#### Directions
Output exactly the span of lines beginning with the one that holds "Every image gets" and ending with the last line of the data below.

○ ○ ○ ○ ○ ○ ○

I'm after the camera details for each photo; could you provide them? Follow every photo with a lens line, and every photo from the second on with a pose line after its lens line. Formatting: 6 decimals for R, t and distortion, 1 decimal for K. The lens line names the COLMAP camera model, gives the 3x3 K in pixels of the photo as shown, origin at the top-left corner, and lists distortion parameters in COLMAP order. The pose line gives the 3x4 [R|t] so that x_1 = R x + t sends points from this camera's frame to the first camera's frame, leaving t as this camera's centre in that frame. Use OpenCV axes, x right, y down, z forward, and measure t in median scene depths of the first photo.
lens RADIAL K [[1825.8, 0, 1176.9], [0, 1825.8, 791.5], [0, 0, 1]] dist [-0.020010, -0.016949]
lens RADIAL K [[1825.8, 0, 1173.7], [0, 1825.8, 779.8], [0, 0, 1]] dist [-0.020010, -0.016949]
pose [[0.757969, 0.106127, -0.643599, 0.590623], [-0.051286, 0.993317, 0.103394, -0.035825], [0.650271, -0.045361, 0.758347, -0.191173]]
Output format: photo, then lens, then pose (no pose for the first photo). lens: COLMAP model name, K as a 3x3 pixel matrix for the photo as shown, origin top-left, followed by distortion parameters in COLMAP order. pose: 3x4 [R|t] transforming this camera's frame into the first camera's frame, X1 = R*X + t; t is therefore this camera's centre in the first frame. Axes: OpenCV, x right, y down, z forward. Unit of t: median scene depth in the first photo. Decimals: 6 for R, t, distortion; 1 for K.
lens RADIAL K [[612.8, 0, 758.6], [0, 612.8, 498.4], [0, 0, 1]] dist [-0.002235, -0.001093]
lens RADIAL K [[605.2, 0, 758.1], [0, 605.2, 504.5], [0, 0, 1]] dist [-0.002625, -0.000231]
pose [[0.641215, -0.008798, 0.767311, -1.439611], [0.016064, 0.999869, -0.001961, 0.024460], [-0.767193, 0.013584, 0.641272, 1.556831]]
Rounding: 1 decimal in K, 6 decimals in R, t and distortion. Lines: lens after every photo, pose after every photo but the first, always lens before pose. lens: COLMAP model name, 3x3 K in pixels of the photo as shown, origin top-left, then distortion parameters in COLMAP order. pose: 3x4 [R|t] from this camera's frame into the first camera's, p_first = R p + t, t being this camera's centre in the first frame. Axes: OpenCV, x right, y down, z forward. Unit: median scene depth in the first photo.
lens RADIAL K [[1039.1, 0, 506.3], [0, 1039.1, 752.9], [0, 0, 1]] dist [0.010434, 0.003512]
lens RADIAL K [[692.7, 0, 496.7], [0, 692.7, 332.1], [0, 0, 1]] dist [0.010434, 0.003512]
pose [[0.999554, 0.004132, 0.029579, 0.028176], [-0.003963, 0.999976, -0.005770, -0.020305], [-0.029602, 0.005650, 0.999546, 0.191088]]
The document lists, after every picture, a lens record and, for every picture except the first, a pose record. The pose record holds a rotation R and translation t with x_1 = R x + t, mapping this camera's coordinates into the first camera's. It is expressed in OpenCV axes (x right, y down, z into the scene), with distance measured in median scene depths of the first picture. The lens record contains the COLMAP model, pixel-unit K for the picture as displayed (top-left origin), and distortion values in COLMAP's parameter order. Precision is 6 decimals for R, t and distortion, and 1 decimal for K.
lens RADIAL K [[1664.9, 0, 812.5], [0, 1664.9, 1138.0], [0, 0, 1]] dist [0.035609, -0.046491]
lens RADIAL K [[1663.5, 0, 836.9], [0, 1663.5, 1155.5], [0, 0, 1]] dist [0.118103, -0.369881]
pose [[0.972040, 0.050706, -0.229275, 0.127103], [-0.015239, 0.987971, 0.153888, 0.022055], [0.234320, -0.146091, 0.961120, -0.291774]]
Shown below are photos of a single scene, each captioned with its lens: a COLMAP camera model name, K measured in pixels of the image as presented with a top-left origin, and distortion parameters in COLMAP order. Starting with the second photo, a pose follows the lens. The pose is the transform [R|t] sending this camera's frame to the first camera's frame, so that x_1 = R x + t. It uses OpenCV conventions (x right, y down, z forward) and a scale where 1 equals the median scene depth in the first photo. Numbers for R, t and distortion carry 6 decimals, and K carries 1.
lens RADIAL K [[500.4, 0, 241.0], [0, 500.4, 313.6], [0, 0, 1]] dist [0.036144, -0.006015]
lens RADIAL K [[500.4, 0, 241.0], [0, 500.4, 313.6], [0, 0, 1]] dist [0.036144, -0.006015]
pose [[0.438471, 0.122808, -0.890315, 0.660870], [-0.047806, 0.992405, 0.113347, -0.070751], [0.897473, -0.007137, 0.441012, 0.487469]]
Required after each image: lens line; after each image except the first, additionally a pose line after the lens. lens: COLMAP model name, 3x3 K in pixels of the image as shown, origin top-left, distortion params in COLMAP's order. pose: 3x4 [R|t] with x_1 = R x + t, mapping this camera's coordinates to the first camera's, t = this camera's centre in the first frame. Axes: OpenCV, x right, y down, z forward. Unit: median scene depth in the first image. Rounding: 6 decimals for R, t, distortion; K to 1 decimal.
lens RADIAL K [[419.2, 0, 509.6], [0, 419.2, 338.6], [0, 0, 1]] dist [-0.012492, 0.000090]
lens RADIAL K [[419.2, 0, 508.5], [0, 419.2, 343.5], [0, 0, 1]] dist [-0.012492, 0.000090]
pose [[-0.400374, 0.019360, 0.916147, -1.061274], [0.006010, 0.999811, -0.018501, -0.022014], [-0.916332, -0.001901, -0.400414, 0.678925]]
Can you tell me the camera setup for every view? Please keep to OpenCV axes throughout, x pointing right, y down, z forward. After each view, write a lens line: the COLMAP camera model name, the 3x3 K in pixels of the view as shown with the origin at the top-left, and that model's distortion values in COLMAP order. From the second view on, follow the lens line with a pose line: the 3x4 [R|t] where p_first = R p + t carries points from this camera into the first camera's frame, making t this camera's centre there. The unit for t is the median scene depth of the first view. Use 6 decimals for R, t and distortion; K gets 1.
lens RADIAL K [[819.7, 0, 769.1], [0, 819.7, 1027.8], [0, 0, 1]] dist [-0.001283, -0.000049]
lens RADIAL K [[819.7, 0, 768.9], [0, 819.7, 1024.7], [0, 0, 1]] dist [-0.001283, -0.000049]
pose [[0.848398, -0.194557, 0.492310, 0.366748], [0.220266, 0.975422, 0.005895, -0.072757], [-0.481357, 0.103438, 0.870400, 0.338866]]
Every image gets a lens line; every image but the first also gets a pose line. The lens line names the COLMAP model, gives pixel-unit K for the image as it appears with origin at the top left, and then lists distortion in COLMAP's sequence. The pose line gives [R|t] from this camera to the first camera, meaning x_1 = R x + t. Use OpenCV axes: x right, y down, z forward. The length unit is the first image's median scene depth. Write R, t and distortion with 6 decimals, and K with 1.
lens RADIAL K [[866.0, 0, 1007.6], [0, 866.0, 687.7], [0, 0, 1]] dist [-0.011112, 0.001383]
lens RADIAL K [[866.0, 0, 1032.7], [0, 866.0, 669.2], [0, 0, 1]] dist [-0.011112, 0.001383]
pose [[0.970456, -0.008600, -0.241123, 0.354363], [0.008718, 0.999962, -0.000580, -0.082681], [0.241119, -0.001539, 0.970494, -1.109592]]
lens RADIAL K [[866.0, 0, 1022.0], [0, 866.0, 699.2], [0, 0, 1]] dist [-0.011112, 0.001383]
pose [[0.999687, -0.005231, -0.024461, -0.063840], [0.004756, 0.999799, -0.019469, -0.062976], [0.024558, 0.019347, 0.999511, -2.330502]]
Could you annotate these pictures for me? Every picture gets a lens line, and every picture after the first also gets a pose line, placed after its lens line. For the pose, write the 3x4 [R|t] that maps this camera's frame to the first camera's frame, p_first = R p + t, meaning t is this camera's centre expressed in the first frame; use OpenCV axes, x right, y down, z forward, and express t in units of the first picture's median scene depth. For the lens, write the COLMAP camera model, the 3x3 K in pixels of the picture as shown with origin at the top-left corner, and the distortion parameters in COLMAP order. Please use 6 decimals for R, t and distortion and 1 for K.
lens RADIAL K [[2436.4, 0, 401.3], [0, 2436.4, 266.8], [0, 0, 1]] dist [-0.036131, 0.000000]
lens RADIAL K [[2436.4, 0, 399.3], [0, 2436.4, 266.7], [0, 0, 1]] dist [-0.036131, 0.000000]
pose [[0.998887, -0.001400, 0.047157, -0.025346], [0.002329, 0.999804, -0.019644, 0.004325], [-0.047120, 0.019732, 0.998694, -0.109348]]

○ ○ ○ ○ ○ ○ ○

#### Solution
Every image gets a lens line; every image but the first also gets a pose line. The lens line names the COLMAP model, gives pixel-unit K for the image as it appears with origin at the top left, and then lists distortion in COLMAP's sequence. The pose line gives [R|t] from this camera to the first camera, meaning x_1 = R x + t. Use OpenCV axes: x right, y down, z forward. The length unit is the first image's median scene depth. Write R, t and distortion with 6 decimals, and K with 1.
lens RADIAL K [[866.0, 0, 1007.6], [0, 866.0, 687.7], [0, 0, 1]] dist [-0.011112, 0.001383]
lens RADIAL K [[866.0, 0, 1032.7], [0, 866.0, 669.2], [0, 0, 1]] dist [-0.011112, 0.001383]
pose [[0.970456, -0.008600, -0.241123, 0.354363], [0.008718, 0.999962, -0.000580, -0.082681], [0.241119, -0.001539, 0.970494, -1.109592]]
lens RADIAL K [[866.0, 0, 1022.0], [0, 866.0, 699.2], [0, 0, 1]] dist [-0.011112, 0.001383]
pose [[0.999687, -0.005231, -0.024461, -0.063840], [0.004756, 0.999799, -0.019469, -0.062976], [0.024558, 0.019347, 0.999511, -2.330502]]
Could you annotate these pictures for me? Every picture gets a lens line, and every picture after the first also gets a pose line, placed after its lens line. For the pose, write the 3x4 [R|t] that maps this camera's frame to the first camera's frame, p_first = R p + t, meaning t is this camera's centre expressed in the first frame; use OpenCV axes, x right, y down, z forward, and express t in units of the first picture's median scene depth. For the lens, write the COLMAP camera model, the 3x3 K in pixels of the picture as shown with origin at the top-left corner, and the distortion parameters in COLMAP order. Please use 6 decimals for R, t and distortion and 1 for K.
lens RADIAL K [[2436.4, 0, 401.3], [0, 2436.4, 266.8], [0, 0, 1]] dist [-0.036131, 0.000000]
lens RADIAL K [[2436.4, 0, 399.3], [0, 2436.4, 266.7], [0, 0, 1]] dist [-0.036131, 0.000000]
pose [[0.998887, -0.001400, 0.047157, -0.025346], [0.002329, 0.999804, -0.019644, 0.004325], [-0.047120, 0.019732, 0.998694, -0.109348]]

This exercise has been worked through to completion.